WORK TO COMPLETE:
Select and copy out every line in the records containing "über".

Extracted page text data:

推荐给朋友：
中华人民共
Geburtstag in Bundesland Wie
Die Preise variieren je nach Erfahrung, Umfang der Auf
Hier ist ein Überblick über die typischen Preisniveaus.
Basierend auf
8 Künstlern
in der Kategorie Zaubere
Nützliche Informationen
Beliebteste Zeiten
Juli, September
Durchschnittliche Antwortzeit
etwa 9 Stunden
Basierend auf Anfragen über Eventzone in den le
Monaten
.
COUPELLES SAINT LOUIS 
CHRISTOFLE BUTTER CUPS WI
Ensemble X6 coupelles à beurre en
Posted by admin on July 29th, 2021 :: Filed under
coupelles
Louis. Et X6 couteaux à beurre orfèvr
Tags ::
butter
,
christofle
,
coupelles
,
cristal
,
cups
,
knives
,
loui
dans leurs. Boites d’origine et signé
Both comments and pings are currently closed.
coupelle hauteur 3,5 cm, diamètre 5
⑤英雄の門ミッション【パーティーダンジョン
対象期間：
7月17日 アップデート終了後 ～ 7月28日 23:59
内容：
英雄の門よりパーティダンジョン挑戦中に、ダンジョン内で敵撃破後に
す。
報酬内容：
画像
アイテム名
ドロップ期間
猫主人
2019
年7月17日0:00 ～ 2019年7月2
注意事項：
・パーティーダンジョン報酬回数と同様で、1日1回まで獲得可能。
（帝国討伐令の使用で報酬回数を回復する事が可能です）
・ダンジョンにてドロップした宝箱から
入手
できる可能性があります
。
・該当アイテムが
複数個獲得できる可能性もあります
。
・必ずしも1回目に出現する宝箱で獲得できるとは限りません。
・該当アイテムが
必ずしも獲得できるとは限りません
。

WRITTEN ANSWER:
Hier ist ein Überblick über die typischen Preisniveaus.
Basierend auf Anfragen über Eventzone in den le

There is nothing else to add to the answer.